-- Begin Page extract --

Short Story Writing


The Short Story Format

A poet mentioned to me that they were interested in writing short fiction. I started listing some things, but it got long, therefore, this is a brief description of what I wanted to say.

The formula for short story writing (the shell outline) is simple. It has fast enthralling action, crisp descriptive phrases, & poignant character development. Space is limited (3-5 pages typed double spaced) so every word literally counts. (Avoid the word “and”, use because, then, additionally,  any substitute words that pushes the story toward the ending. Write toward the end of the story and select words and phrases that say the end, then says the ending over & over.

Foreshadowing is good, but repetition of the theme in different conotations is the point. Poets know how to abbreviate emotion and this is paramount in a short story. If no one is feeling or talking about how they feel, or thinking emotionally in the short story, there is no short story, no tale. Every story has one over all theme: It is about the human condition and the results of humans interacting. (Unless it's sci-fi fantasy and robots are the main characters). Still they repesent humans. It must be so.

All environments are valid:  time, place, temperature, the season, placement of things and people, the room, gestures, habitual mannerisms. The list is only as limited as the imagination. 

A suggestion: Write the end first. "Shocking everyone, the school room blew up destroying all the research and the only prototype for the stolen invention." or "Uncommonly known is that Mariannia was the true daughter of the estate and the Heiress had no blood tie to the Earl at all." Okay, pretty hokey, but you get the idea. The last line of the ss condenses the entire 3-5 pages the way the title summarizes the work.


Next, write to the ending using every literary technique possible - onomatopea, caesura, creative punctuation, every poetic device you know: imagery, adjective clauses following noun clauses (and verb/adverb clauses as well). Hard nouns, strong high impact verbs with cause and effect or transitional connective words. Writers with a strong prose style know how to do this. It takes practice.

I once suggested, suggest mind you, that a poet not use the word "I" to make the poem more objective. I was told to fuck off. So, if any of this sounds like bullshit to you, just remember the "I" story.


Sharp physical description is important. "The paper sailed through the wintry air of the back porch and landed like a paper airplane on the lap of the three year old who turned into a mound of uncontrollable giggles."  Word substitution or extended metaphor, a plain word (paper) turned into a poetic passage, carries the action forward.


Action: The tendency is to be long winded and lose track of the goal. Use action verbs often and move the characters around with purpose and intent. That is a mouthful. The how is in experimenting, Writing, rewriting and rewriting until the setting or action or description conforms to what you imagine in your thoughts. Another mouthful.


I once heard a writer say writing a short story is hard. I said, “No it’s not.” With the formula and the steps to take in your fore-thinking, it can be accomplished quite easily.

Consider your favorite short story – take it apart, lay the pieces out like a puzzle and look at how each passage fits to other passages, paragraphs enhancement of later paragraphs. If you need more help, pick up a book on prosody, but emotional content and the way the reader experiences the prose is mostly the way to go.

-- End Page extract --

* Stated goal: Summarize the piece on short story writing in two sentences. The listing is separate material, unrelated to the piece on short story writing.

-- Begin Record extracts --

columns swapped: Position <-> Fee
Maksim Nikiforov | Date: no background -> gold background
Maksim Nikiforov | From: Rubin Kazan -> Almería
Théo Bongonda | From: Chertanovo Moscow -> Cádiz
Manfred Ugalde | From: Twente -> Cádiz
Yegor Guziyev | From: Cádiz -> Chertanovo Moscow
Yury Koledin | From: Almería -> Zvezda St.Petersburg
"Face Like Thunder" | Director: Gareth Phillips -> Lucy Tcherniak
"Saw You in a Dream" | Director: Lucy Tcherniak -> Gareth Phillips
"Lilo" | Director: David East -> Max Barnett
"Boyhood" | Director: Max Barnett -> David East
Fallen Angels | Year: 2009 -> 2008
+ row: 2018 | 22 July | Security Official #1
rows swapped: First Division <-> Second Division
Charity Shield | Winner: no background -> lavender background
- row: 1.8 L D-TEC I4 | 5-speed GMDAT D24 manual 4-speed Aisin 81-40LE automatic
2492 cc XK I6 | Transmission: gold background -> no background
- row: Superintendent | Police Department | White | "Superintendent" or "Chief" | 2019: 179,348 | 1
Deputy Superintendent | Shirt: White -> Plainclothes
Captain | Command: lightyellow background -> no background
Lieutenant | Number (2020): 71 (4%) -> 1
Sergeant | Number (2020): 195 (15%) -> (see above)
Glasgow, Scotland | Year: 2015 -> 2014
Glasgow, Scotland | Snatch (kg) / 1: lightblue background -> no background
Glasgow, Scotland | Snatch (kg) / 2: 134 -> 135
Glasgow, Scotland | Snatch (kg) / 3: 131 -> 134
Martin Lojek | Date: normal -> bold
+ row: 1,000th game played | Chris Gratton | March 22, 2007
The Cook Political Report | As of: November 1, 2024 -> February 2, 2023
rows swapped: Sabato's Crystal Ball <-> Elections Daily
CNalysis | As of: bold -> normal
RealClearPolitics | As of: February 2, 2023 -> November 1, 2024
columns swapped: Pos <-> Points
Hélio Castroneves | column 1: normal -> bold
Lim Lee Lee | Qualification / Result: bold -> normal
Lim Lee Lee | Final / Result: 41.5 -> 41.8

-- End Record extracts --

* Correct result: A short story has fast, enthralling action, crisp descriptive phrases, and poignant character development within a limited space of three to five double-spaced typed pages, and every story has one overall theme about the human condition. The piece suggests writing the ending first and then writing toward it with every literary technique possible, using sharp physical description and action verbs that move the characters with purpose and intent.